Ações necessárias:
**A.** No texto sobre Persépolis abaixo, quais pares de termos aparecem unidos na frase final, a que começa com "Em Persépolis, o pop encontra o épico"? Liste todos.
**B.** Dê seguimento ao texto sobre Persépolis, começando logo após a última frase.

Texto extraído:
18 de outubro de 2012
Desafio Literário 2012: Outubro - Graphic Novel || Persépolis
Não conheço muito da história contemporânea do Oriente Médio, exceto, talvez pelo fato de que eles parecem viver em constante pé de guerra uns com os outros. A questão é que boa parte do nosso conhecimento histórico vem da escola e fora uma breve menção à criação do Estado de Israel, o Oriente só veio aparecer nas nossas vidas após os atentados de 11 de setembro nas aulas de redação para o vestibular.Marjane Satrapi tinha apenas dez anos quando se viu obrigada a usar o véu islâmico, numa sala de aula só de meninas. Nascida numa família moderna e politizada, em 1979 ela assistiu ao início da revolução que lançou o Irã nas trevas do regime xiita - apenas mais um capítulo nos muitos séculos de opressão do povo persa. Vinte e cinco anos depois, com os olhos da menina que foi e a consciência política à flor da pele da adulta em que se transformou, Marjane emocionou leitores de todo o mundo com essa autobiografia em quadrinhos, que só na França vendeu mais de 400 mil exemplares. Em Persépolis, o pop encontra o épico, o oriente toca o ocidente, o humor se infiltra no drama - e o Irã parece muito mais próximo do que poderíamos suspeitar.

Itens de raciocínio visual e espacial:
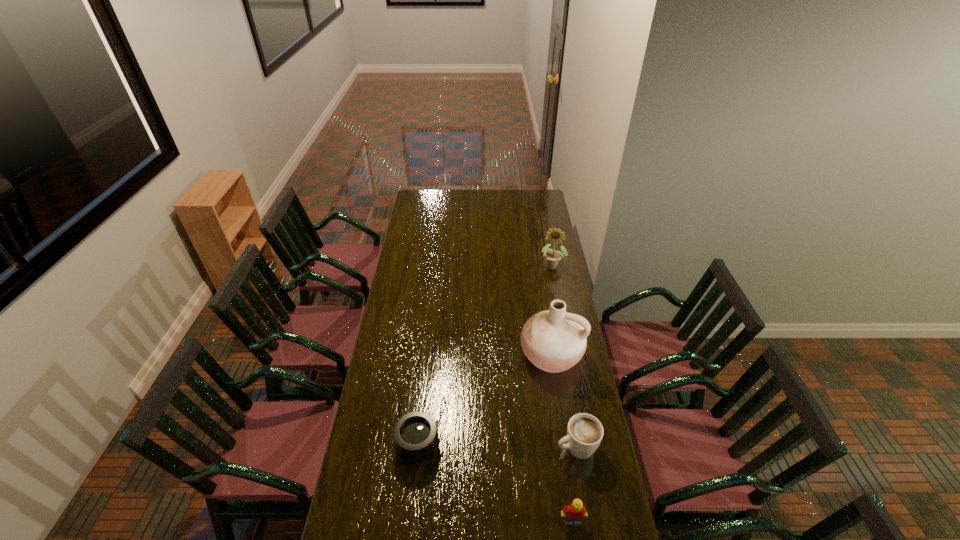
In order to click on vacant area that lies between the telephoto lens and the cappuccino in this screenshot , I will do `click(497, 446)`.

Where is `empty location between the telephoto lens and the pottery`? empty location between the telephoto lens and the pottery is located at coordinates (485, 401).

At what (x,y) coordinates should I click in order to perform the action: click on vacant region between the farthest object and the leftmost object. Please return your answer as a coordinate pair (x, y). Looking at the image, I should click on (485, 356).

Where is `free space between the cappuccino and the shortest object`? free space between the cappuccino and the shortest object is located at coordinates (497, 446).

Select which object is the third closest to the telephoto lens. Please provide its 2D coordinates. Your answer should be formatted as a tuple, i.e. [(x, y)], where the tuple contains the x and y coordinates of a point satisfying the conditions above.

[(573, 514)]

What are the coordinates of `object that stands as the second closest to the fourth nearest object` in the screenshot? It's located at (415, 434).

Find the location of a particular element. blank area in the image that satisfies the following two spatial constraints: 1. on the front side of the pottery; 2. on the left side of the cappuccino is located at coordinates (565, 447).

The width and height of the screenshot is (960, 540). In order to click on vacant area that satisfies the following two spatial constraints: 1. on the back side of the pottery; 2. on the left side of the sunflower in this screenshot , I will do `click(538, 266)`.

In order to click on free space in the image that satisfies the following two spatial constraints: 1. on the back side of the cappuccino; 2. on the left side of the sunflower in this screenshot , I will do `click(545, 266)`.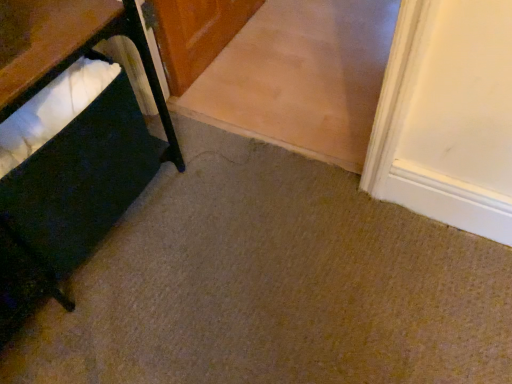
In order to click on black fabric cushion at lower left in this screenshot , I will do `click(67, 144)`.

The width and height of the screenshot is (512, 384). What do you see at coordinates (67, 144) in the screenshot?
I see `black fabric cushion at lower left` at bounding box center [67, 144].

You are a GUI agent. You are given a task and a screenshot of the screen. Output one action in this format:
    pyautogui.click(x=<x>, y=<y>)
    Task: Click on the black fabric cushion at lower left
    The width and height of the screenshot is (512, 384).
    Given the screenshot: What is the action you would take?
    pyautogui.click(x=67, y=144)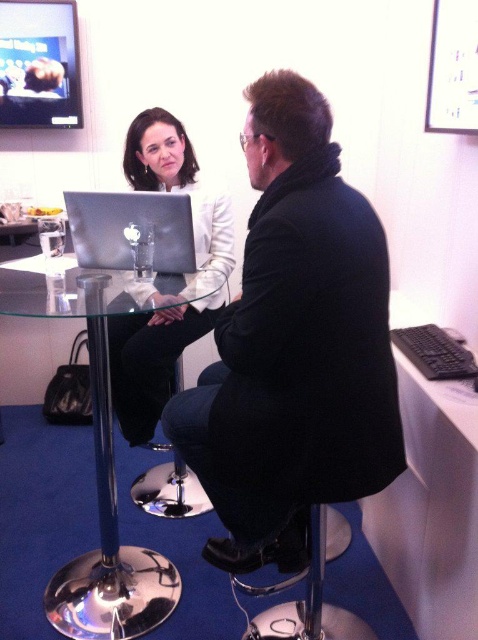
Question: Which of the following is the farthest from the observer?

Choices:
 (A) transparent glass table at center
 (B) dark blue fabric bar stool at center
 (C) white matte jacket at center
 (D) satin silver laptop at center

Answer: (B)

Question: Which point is farther to the camera?

Choices:
 (A) pyautogui.click(x=151, y=355)
 (B) pyautogui.click(x=304, y=563)
 (C) pyautogui.click(x=162, y=472)

Answer: (C)

Question: Can you confirm if transparent glass table at center is smaller than satin silver laptop at center?

Choices:
 (A) yes
 (B) no

Answer: (B)

Question: From the image, what is the correct spatial relationship of black matte coat at center in relation to satin silver laptop at center?

Choices:
 (A) left
 (B) right

Answer: (B)

Question: Is transparent glass table at center below dark blue fabric bar stool at center?

Choices:
 (A) yes
 (B) no

Answer: (B)

Question: Which of these objects is positioned closest to the dark blue fabric bar stool at center?

Choices:
 (A) black matte coat at center
 (B) white matte jacket at center

Answer: (B)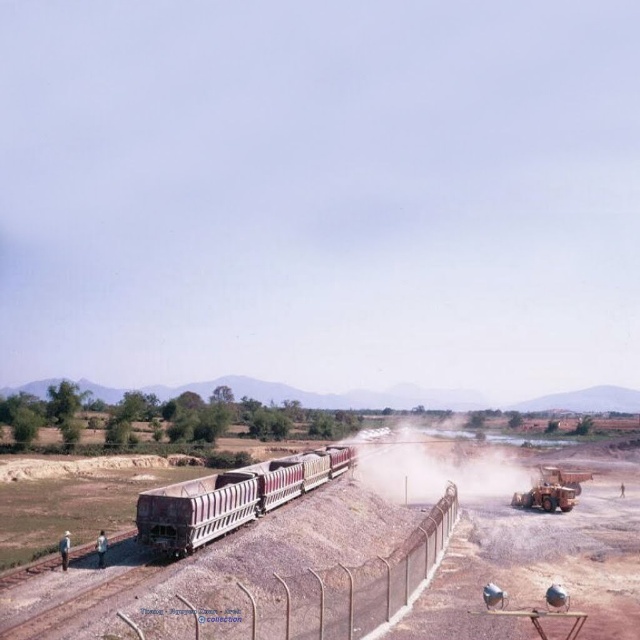
You are a pedestrian standing on the side of the railway track. You see the metallic wire fence at lower center and the rusty metal train carriages at center. Which object is closer to the construction site on the right?

The metallic wire fence at lower center is closer to the construction site on the right because it is positioned to the right of the rusty metal train carriages at center, which are further away from the construction site.

You are a photographer trying to capture the train scene. You notice the rusty metal train carriages at center and the dusty yellow steam at center. Which object appears narrower in the image?

The rusty metal train carriages at center is thinner than dusty yellow steam at center, so the rusty metal train carriages at center appears narrower in the image.

Based on the photo, you are a photographer trying to capture the entire scene of the train and the construction site. You notice the metallic wire fence at lower center and the dusty yellow steam at center. Which of these two objects has a smaller width in the image?

The metallic wire fence at lower center has a smaller width than the dusty yellow steam at center.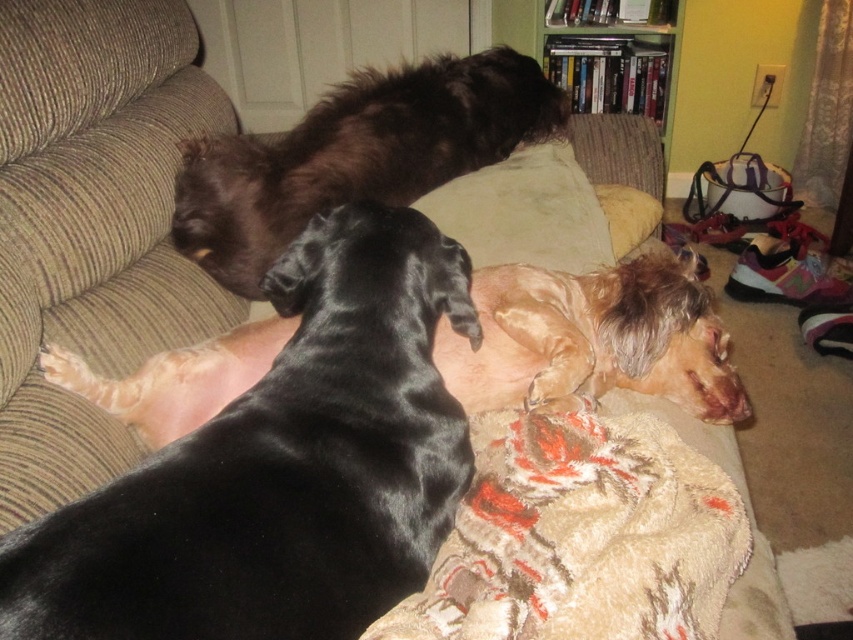
You are a dog owner who wants to place a new toy on the brown fabric couch at center. However, there is a beige knitted blanket at center already on it. Can you place the toy directly on the couch without moving the blanket?

The brown fabric couch at center is further to the viewer than the beige knitted blanket at center, which means the blanket is on top of the couch. Therefore, you can place the toy on the couch under the blanket, but not directly on the couch without moving the blanket.

Consider the image. You are a photographer setting up a shoot in the living room. You need to place a small tripod between the brown fabric couch at center and the beige fabric pillow at center. Based on their positions, which object should the tripod be placed closer to in order to ensure it is in the foreground of the photo?

The brown fabric couch at center is closer to the viewer than the beige fabric pillow at center, so the tripod should be placed closer to the brown fabric couch at center to ensure it is in the foreground.

You are a photographer trying to capture the shiny black dog at center without including the beige fabric pillow at center in the frame. Based on their positions, is this possible?

The shiny black dog at center is located below the beige fabric pillow at center, so it is possible to position the camera to capture the dog without including the pillow in the frame by angling the shot downward or moving the camera lower.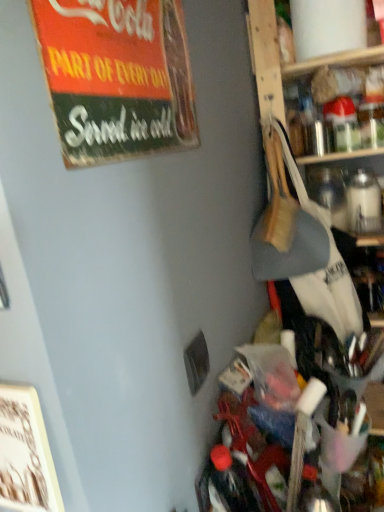
The height and width of the screenshot is (512, 384). Describe the element at coordinates (116, 77) in the screenshot. I see `vintage cardboard sign at upper left` at that location.

Where is `vintage cardboard sign at upper left`? vintage cardboard sign at upper left is located at coordinates (116, 77).

At what (x,y) coordinates should I click in order to perform the action: click on clear glass bottle at upper right. Please return your answer as a coordinate pair (x, y). The height and width of the screenshot is (512, 384). Looking at the image, I should click on (342, 124).

What do you see at coordinates (342, 124) in the screenshot? Image resolution: width=384 pixels, height=512 pixels. I see `clear glass bottle at upper right` at bounding box center [342, 124].

Measure the distance between clear glass bottle at upper right and camera.

The distance of clear glass bottle at upper right from camera is 1.17 meters.

This screenshot has width=384, height=512. Identify the location of vintage cardboard sign at upper left. (116, 77).

Considering the relative positions of vintage cardboard sign at upper left and clear glass bottle at upper right in the image provided, is vintage cardboard sign at upper left to the right of clear glass bottle at upper right from the viewer's perspective?

In fact, vintage cardboard sign at upper left is to the left of clear glass bottle at upper right.

Does vintage cardboard sign at upper left come behind clear glass bottle at upper right?

No, the depth of vintage cardboard sign at upper left is less than that of clear glass bottle at upper right.

Is point (111, 114) in front of point (360, 145)?

Yes.

From the image's perspective, who appears lower, vintage cardboard sign at upper left or clear glass bottle at upper right?

vintage cardboard sign at upper left is shown below in the image.

From a real-world perspective, who is located lower, vintage cardboard sign at upper left or clear glass bottle at upper right?

clear glass bottle at upper right, from a real-world perspective.

Which object is thinner, vintage cardboard sign at upper left or clear glass bottle at upper right?

vintage cardboard sign at upper left is thinner.

In the scene shown: Can you confirm if vintage cardboard sign at upper left is taller than clear glass bottle at upper right?

Indeed, vintage cardboard sign at upper left has a greater height compared to clear glass bottle at upper right.

Considering the relative sizes of vintage cardboard sign at upper left and clear glass bottle at upper right in the image provided, is vintage cardboard sign at upper left smaller than clear glass bottle at upper right?

No.

Would you say vintage cardboard sign at upper left is inside or outside clear glass bottle at upper right?

vintage cardboard sign at upper left is outside clear glass bottle at upper right.

Can you see vintage cardboard sign at upper left touching clear glass bottle at upper right?

No, vintage cardboard sign at upper left is not next to clear glass bottle at upper right.

Is vintage cardboard sign at upper left oriented towards clear glass bottle at upper right?

No, vintage cardboard sign at upper left is not aimed at clear glass bottle at upper right.

What's the angular difference between vintage cardboard sign at upper left and clear glass bottle at upper right's facing directions?

The angle between the facing direction of vintage cardboard sign at upper left and the facing direction of clear glass bottle at upper right is 88 degrees.

Where is `bulletin board on the left of clear glass bottle at upper right`? bulletin board on the left of clear glass bottle at upper right is located at coordinates (116, 77).

Between clear glass bottle at upper right and vintage cardboard sign at upper left, which one appears on the left side from the viewer's perspective?

From the viewer's perspective, vintage cardboard sign at upper left appears more on the left side.

Considering the positions of objects clear glass bottle at upper right and vintage cardboard sign at upper left in the image provided, who is in front, clear glass bottle at upper right or vintage cardboard sign at upper left?

vintage cardboard sign at upper left is in front.

Considering the positions of point (347, 119) and point (192, 125), is point (347, 119) closer or farther from the camera than point (192, 125)?

Point (347, 119) is farther from the camera than point (192, 125).

From the image's perspective, is clear glass bottle at upper right located beneath vintage cardboard sign at upper left?

No.

From a real-world perspective, which is physically above, clear glass bottle at upper right or vintage cardboard sign at upper left?

From a 3D spatial view, vintage cardboard sign at upper left is above.

Considering the sizes of objects clear glass bottle at upper right and vintage cardboard sign at upper left in the image provided, who is thinner, clear glass bottle at upper right or vintage cardboard sign at upper left?

vintage cardboard sign at upper left.

Is clear glass bottle at upper right shorter than vintage cardboard sign at upper left?

Correct, clear glass bottle at upper right is not as tall as vintage cardboard sign at upper left.

Which of these two, clear glass bottle at upper right or vintage cardboard sign at upper left, is smaller?

clear glass bottle at upper right is smaller.

Would you say vintage cardboard sign at upper left is part of clear glass bottle at upper right's contents?

No, vintage cardboard sign at upper left is located outside of clear glass bottle at upper right.

Is clear glass bottle at upper right not close to vintage cardboard sign at upper left?

No, clear glass bottle at upper right is in close proximity to vintage cardboard sign at upper left.

Is vintage cardboard sign at upper left at the back of clear glass bottle at upper right?

No, clear glass bottle at upper right is not facing the opposite direction of vintage cardboard sign at upper left.

How far apart are clear glass bottle at upper right and vintage cardboard sign at upper left?

clear glass bottle at upper right is 30.63 inches away from vintage cardboard sign at upper left.

Locate an element on the screen. bottle behind the vintage cardboard sign at upper left is located at coordinates (342, 124).

At what (x,y) coordinates should I click in order to perform the action: click on bulletin board located on the left of clear glass bottle at upper right. Please return your answer as a coordinate pair (x, y). Looking at the image, I should click on (116, 77).

This screenshot has width=384, height=512. What are the coordinates of `bottle on the right of vintage cardboard sign at upper left` in the screenshot? It's located at (342, 124).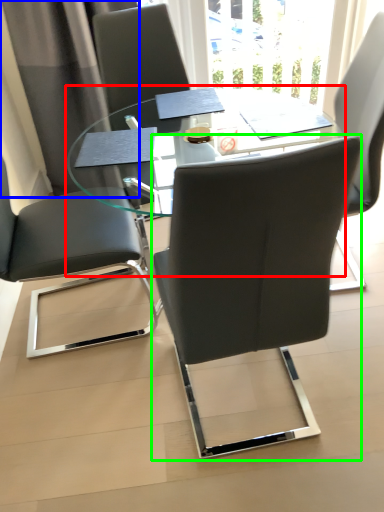
Question: Estimate the real-world distances between objects in this image. Which object is closer to table (highlighted by a red box), curtain (highlighted by a blue box) or chair (highlighted by a green box)?

Choices:
 (A) curtain
 (B) chair

Answer: (A)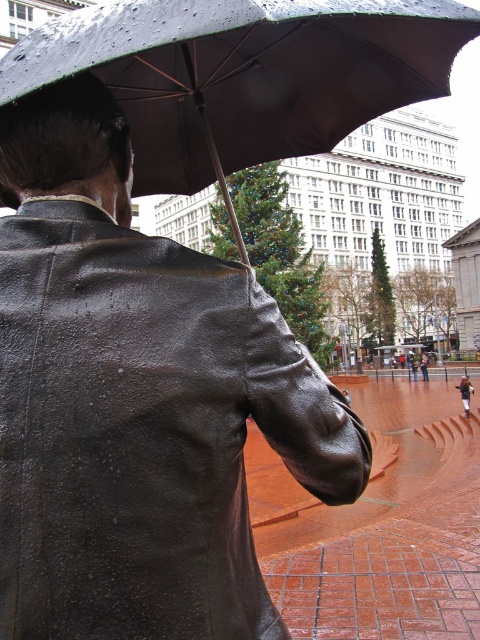
Looking at this image, you are standing in the plaza and want to take a photo of both the statue and the Christmas tree. You notice two points in the image labeled as point (384,17) and point (459,384). Which point should you focus on to ensure both the statue and the Christmas tree are in sharp focus?

You should focus on point (384,17) because it is closer to the camera than point (459,384), ensuring that both the statue and the Christmas tree will be in focus when using the hyperfocal distance technique.

You are standing in the plaza and want to take a photo of the shiny black umbrella at upper center and the brown leather jacket at center. Which object should you focus on first if you want to capture both in a single frame without moving your camera?

You should focus on the shiny black umbrella at upper center first because it is much taller than the brown leather jacket at center, so adjusting the focus to the taller object ensures both are in the frame.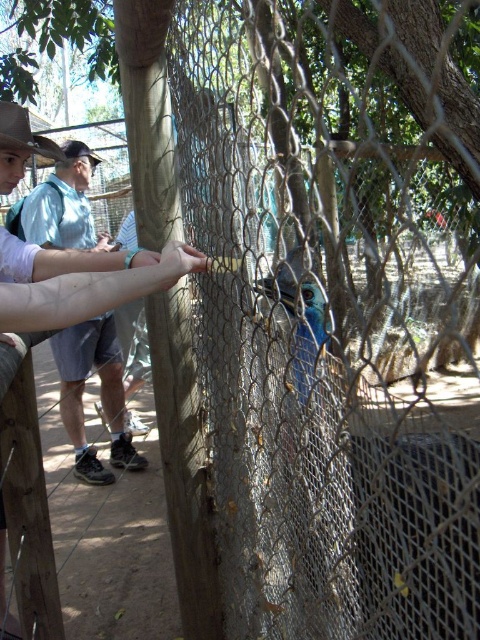
Question: Can you confirm if light blue shirt at center is positioned to the right of brown leather cowboy hat at upper left?

Choices:
 (A) yes
 (B) no

Answer: (A)

Question: Among these points, which one is farthest from the camera?

Choices:
 (A) (166, 285)
 (B) (27, 164)
 (C) (78, 196)

Answer: (B)

Question: Which of the following is the closest to the observer?

Choices:
 (A) (10, 134)
 (B) (73, 173)

Answer: (A)

Question: Which object appears closest to the camera in this image?

Choices:
 (A) light blue shirt at center
 (B) smooth skin hand at center

Answer: (B)

Question: Can you confirm if smooth skin hand at center is thinner than brown leather cowboy hat at upper left?

Choices:
 (A) no
 (B) yes

Answer: (A)

Question: Can you confirm if smooth skin hand at center is smaller than brown leather cowboy hat at upper left?

Choices:
 (A) no
 (B) yes

Answer: (A)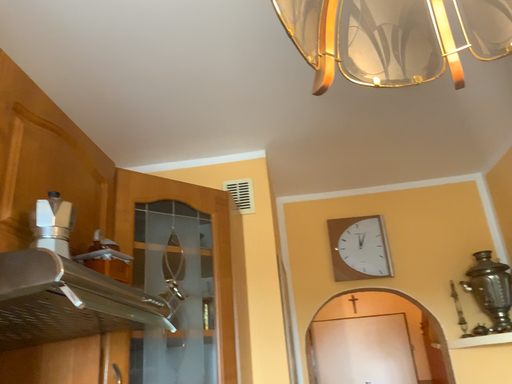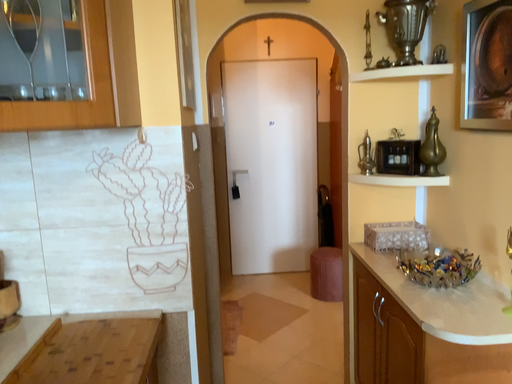
Question: Which way did the camera rotate in the video?

Choices:
 (A) rotated downward
 (B) rotated upward

Answer: (A)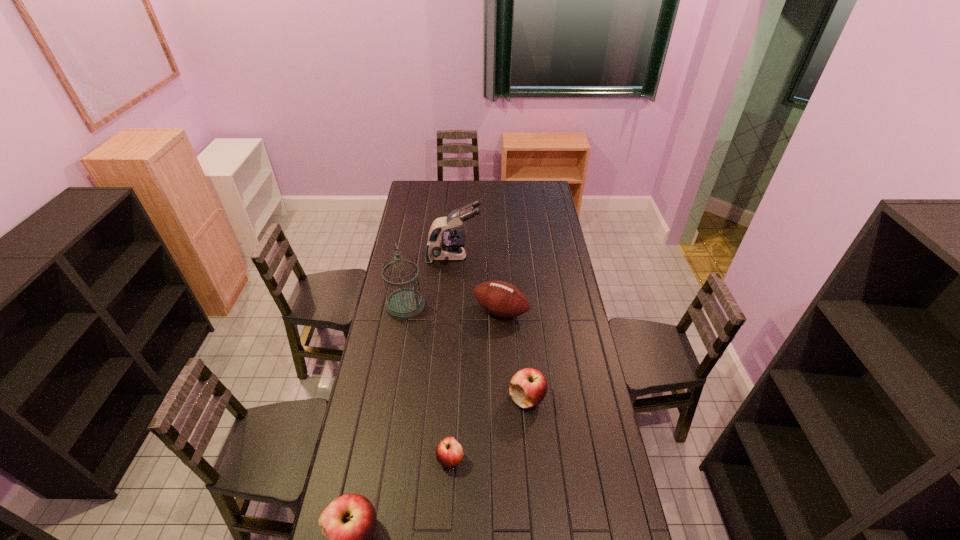
What are the coordinates of `vacant space that satisfies the following two spatial constraints: 1. through the eyepieces of the shortest apple; 2. on the right side of the farthest object` in the screenshot? It's located at (440, 459).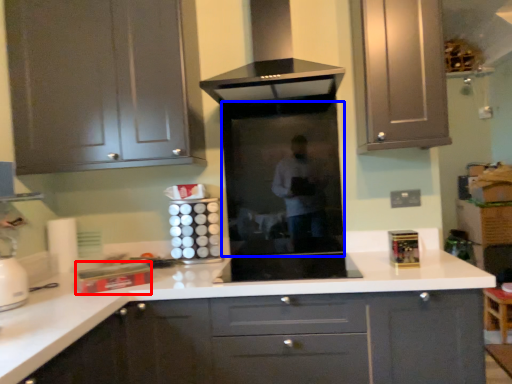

Lista de respostas:
**A.** o pop e o épico; o oriente e o ocidente; o humor e o drama

**B.**
Quero crer que hoje a história e geopolítica da região sejam tratadas com um pouco mais de atenção nas salas de aula, considerando o quanto ela tem estado nos noticiários. Melhor ainda seria descobrir que existem trabalhos envolvendo História e Literatura usando livros como Persépolis.
A esperança é a última que morre...
Diariamente vemos notícias daquele recanto do mundo – a Primavera Árabe, a guerra civil na Síria e os protestos por causa de um filme que ataca e ridiculariza a figura do profeta Maomé têm sido algo constante. E aí balançamos a cabeça, estreitamos os olhos e começamos as platitudes: ‘tempestade em copo d’água’; ‘cada povo tem o governo que merece’, ou ingenuamente partindo do princípio que liberdades fundamentais podem ser relativas dentro de termos culturais (e logo estaremos justificando caçadas humanas e canibalismo como relatividades culturais).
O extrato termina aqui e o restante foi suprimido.